CTE Colatina
- Full name: Centro de Treinamento Edmílson Colatina Futebol Clube
- Nickname: CTE
- Founded: June 5, 1998
- Ground: Estádio Justiniano de Melo e Silva, Colatina, Espírito Santo state, Brazil Estádio João Pimenta, Colatina, Espírito Santo state, Brazil
- Capacity: 12,000 (Estádio Justiniano de Melo e Silva) and 5,000 (Estádio João Pimenta)
- President: Edmílson Gonçalves Pimenta
- Head Coach: Paulo César Caroço
| Home colors | Away colors |

= Centro de Treinamento Edmílson Colatina Futebol Clube =

Centro de Treinamento Edmílson Colatina Futebol Clube, commonly known as CTE Colatina, is a Brazilian football team based in Colatina, Espírito Santo state.

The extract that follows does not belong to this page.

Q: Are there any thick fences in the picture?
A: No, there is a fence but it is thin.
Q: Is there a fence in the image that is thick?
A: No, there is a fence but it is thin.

They competed in the Série A once and competed in the Copa do Brasil twice. The club was formerly known as Espírito Santo Sociedade Esportiva.

==History==
The club was founded on June 5, 1998 as Centro de Treinamento Edmílson Colatina Futebol Clube. They won the Campeonato Capixaba Second Level in 2002. CTE Colatina competed again in the Copa do Brasil in 2004, when they were eliminated in the First Round by Vitória. The club was renamed to Espírito Santo Sociedade Esportiva in July 2011, and played in the Copa Espírito Santo using that name.

==Achievements==

- Campeonato Capixaba Série B
  - Winners (1): 2002

==Stadium==
Espírito Santo Sociedade Esportiva plays at Estádio Justiniano de Melo e Silva. The stadium has a maximum capacity of 12,000 people. Centro de Treinamento Edmílson Colatina Futebol Clube also play their home games at Estádio João Pimenta. The stadium has a maximum capacity of 5,000 people.